**About this task**. Please identify each line in the material below that contains the word "libertad" and copy those lines.
↓
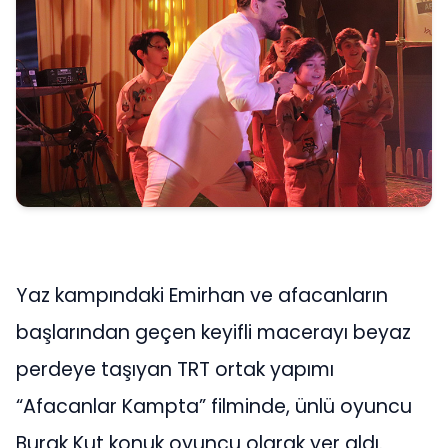
Yaz kampındaki Emirhan ve afacanların
başlarından geçen keyifli macerayı beyaz
perdeye taşıyan TRT ortak yapımı
“Afacanlar Kampta” filminde, ünlü oyuncu
Burak Kut konuk oyuncu olarak yer aldı.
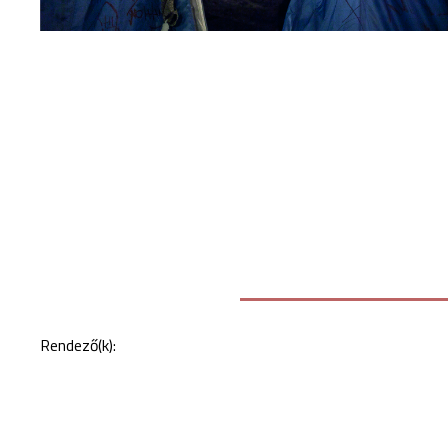
Rendező(k):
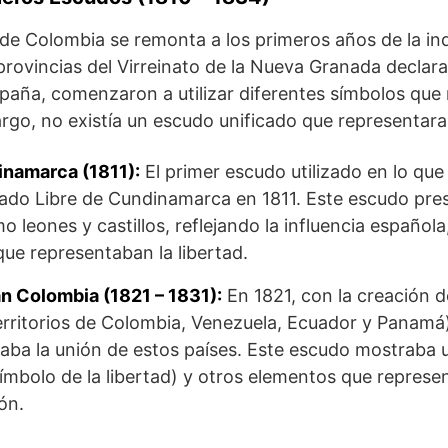
 de Colombia se remonta a los primeros años de la i
provincias del Virreinato de la Nueva Granada declar
paña, comenzaron a utilizar diferentes símbolos que
go, no existía un escudo unificado que representara 
namarca (1811):
El primer escudo utilizado en lo qu
tado Libre de Cundinamarca en 1811. Este escudo pr
o leones y castillos, reflejando la influencia español
que representaban la libertad.
n Colombia (1821 – 1831):
En 1821, con la creación 
territorios de Colombia, Venezuela, Ecuador y Panamá)
jaba la unión de estos países. Este escudo mostraba u
símbolo de la libertad) y otros elementos que represe
ón.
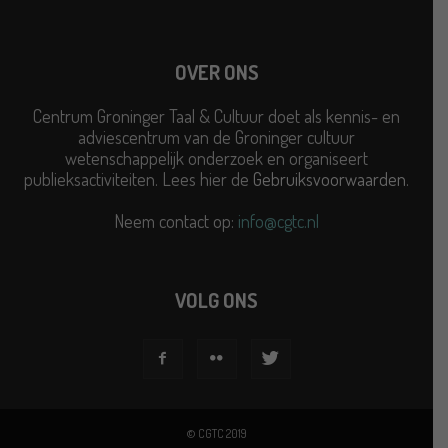
OVER ONS
Centrum Groninger Taal & Cultuur doet als kennis- en
adviescentrum van de Groninger cultuur
wetenschappelijk onderzoek en organiseert
publieksactiviteiten. Lees hier de
Gebruiksvoorwaarden
.
Neem contact op:
info@cgtc.nl
VOLG ONS
© CGTC 2019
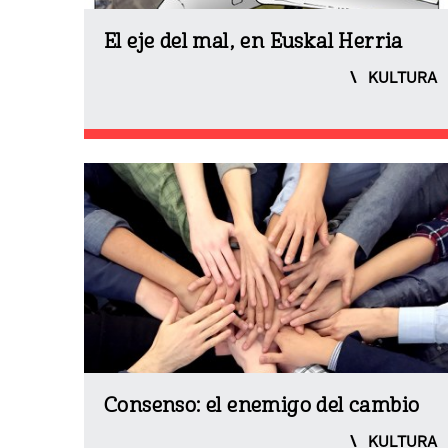
El eje del mal, en Euskal Herria
KULTURA
Consenso: el enemigo del cambio
KULTURA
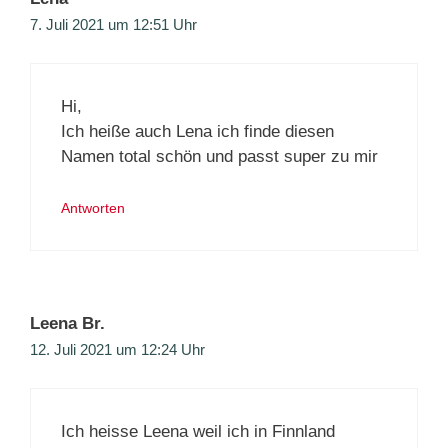
7. Juli 2021 um 12:51 Uhr
Hi,
Ich heiße auch Lena ich finde diesen
Namen total schön und passt super zu mir
Antworten
Leena Br.
12. Juli 2021 um 12:24 Uhr
Ich heisse Leena weil ich in Finnland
↑
**Task solution**.
que representaban la libertad.
símbolo de la libertad) y otros elementos que represe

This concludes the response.